- **What you need to do**
Locate, in the data below, the line that contains "Shkolnik, A. &" and the line that contains "Sokal, R. R."; reproduce exactly those two lines and every line between them, nothing more.
------------------------------------
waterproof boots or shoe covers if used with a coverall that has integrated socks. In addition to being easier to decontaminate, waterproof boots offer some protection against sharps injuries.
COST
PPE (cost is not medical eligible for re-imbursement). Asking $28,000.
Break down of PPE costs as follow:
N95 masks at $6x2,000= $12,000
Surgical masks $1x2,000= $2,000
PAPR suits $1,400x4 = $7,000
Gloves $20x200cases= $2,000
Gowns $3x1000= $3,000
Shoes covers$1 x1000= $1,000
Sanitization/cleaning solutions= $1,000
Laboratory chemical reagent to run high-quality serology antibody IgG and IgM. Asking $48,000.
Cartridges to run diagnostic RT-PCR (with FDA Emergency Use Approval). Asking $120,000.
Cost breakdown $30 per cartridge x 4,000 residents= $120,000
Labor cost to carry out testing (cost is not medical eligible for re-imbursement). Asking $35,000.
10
------------------------------------
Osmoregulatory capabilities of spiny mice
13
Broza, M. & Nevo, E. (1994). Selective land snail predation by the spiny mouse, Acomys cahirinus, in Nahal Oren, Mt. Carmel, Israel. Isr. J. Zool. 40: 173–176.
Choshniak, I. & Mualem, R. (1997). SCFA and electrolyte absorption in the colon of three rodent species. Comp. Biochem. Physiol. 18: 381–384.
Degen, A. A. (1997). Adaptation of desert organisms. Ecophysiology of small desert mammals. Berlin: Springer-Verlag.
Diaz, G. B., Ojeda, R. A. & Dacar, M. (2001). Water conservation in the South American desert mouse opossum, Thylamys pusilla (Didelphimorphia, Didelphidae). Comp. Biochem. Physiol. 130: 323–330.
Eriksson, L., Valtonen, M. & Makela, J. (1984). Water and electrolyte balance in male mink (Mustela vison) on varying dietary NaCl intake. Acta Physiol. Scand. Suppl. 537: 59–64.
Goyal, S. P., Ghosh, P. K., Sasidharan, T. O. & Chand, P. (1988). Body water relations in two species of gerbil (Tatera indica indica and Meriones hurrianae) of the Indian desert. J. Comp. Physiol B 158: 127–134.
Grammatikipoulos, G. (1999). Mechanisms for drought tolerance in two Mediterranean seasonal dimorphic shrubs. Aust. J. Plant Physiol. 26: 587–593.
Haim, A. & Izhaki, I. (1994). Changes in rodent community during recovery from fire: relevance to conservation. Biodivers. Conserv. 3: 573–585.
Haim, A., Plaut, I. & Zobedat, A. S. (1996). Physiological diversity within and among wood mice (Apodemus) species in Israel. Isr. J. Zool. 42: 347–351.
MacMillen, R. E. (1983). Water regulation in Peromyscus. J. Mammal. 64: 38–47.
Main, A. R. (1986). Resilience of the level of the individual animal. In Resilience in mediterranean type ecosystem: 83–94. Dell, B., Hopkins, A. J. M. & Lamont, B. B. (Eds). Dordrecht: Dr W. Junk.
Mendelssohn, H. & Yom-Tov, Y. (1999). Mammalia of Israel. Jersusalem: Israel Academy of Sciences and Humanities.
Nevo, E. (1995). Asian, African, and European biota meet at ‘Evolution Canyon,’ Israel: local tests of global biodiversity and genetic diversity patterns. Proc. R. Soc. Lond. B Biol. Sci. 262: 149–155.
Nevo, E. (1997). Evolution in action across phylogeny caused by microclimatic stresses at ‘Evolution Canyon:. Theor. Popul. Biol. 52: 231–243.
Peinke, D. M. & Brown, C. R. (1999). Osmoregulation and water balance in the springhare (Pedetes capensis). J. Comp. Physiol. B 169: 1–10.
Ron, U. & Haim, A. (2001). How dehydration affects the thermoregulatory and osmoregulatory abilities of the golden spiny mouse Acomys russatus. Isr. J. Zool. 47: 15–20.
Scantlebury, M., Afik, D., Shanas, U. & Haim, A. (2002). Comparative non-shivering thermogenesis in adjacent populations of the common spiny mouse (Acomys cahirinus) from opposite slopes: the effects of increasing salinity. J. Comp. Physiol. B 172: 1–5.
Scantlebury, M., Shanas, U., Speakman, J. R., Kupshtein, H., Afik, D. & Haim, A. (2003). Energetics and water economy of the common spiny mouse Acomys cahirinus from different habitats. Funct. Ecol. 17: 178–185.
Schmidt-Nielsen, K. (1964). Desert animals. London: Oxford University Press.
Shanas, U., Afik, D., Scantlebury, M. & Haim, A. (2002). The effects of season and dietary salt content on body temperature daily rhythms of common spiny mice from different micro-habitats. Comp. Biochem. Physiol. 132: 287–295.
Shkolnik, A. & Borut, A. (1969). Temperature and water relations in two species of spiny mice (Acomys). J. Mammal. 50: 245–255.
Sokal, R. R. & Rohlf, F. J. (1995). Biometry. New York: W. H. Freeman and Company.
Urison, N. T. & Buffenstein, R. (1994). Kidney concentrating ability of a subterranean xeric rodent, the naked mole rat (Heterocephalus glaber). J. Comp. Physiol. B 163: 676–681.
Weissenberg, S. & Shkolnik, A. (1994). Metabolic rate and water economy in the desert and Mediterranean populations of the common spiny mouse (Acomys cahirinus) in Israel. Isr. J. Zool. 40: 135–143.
------------------------------------
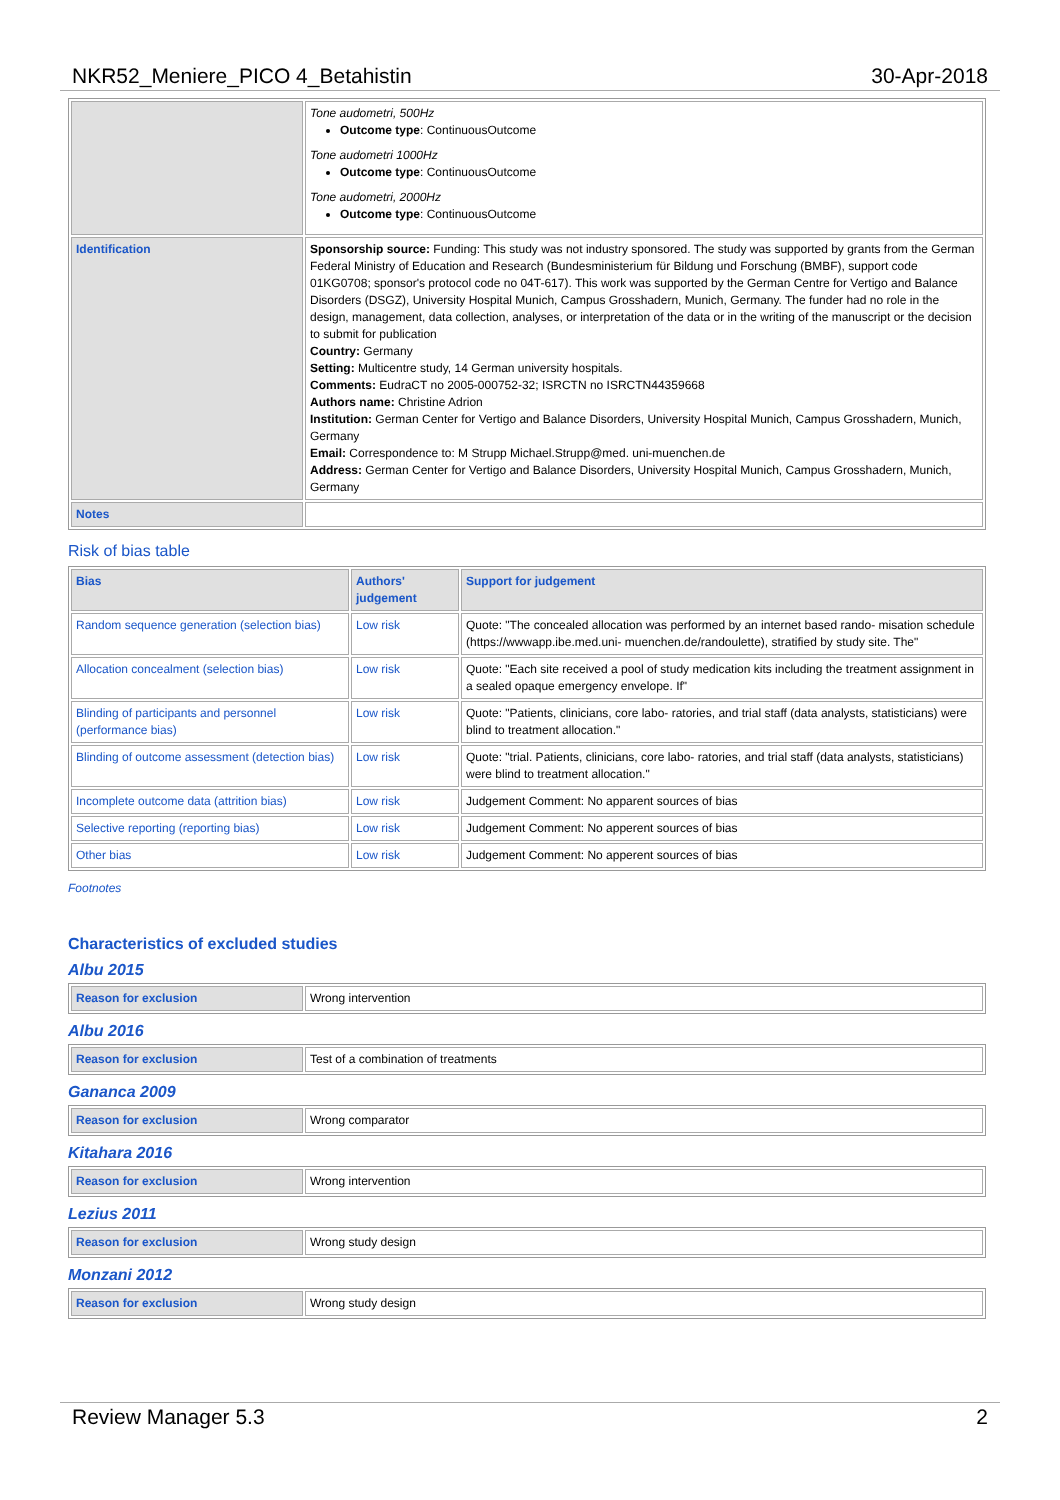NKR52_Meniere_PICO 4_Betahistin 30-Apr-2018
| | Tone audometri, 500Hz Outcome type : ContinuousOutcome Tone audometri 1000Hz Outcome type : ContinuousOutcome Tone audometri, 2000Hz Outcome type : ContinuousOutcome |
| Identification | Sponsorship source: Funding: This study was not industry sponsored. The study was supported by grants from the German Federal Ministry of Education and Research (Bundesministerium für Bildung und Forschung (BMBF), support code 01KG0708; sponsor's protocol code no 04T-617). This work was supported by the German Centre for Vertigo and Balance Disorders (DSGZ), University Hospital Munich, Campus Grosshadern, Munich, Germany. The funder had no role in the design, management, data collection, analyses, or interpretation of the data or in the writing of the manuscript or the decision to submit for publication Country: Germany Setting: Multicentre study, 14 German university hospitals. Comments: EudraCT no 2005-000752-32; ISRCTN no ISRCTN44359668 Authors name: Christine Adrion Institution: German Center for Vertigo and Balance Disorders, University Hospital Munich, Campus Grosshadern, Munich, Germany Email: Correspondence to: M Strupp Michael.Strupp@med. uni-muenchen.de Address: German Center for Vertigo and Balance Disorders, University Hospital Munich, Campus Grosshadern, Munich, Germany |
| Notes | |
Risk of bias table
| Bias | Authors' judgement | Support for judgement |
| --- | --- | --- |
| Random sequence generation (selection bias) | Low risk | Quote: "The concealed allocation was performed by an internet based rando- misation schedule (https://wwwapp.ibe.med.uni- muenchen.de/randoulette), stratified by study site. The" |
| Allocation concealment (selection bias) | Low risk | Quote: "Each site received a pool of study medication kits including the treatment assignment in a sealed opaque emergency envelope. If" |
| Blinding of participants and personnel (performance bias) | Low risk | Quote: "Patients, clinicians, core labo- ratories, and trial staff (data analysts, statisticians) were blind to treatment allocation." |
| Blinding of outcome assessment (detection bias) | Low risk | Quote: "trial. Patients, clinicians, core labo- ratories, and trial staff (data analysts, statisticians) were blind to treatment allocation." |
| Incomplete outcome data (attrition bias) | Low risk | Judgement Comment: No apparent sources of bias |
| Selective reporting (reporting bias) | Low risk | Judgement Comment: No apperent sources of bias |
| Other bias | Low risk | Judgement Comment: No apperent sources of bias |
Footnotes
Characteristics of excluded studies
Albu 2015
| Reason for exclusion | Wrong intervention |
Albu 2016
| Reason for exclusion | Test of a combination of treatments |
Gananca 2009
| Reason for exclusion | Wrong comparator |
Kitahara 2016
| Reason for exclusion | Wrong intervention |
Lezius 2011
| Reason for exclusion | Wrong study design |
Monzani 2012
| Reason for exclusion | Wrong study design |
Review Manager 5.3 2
------------------------------------
- **Answer box**
Shkolnik, A. & Borut, A. (1969). Temperature and water relations in two species of spiny mice (Acomys). J. Mammal. 50: 245–255.
Sokal, R. R. & Rohlf, F. J. (1995). Biometry. New York: W. H. Freeman and Company.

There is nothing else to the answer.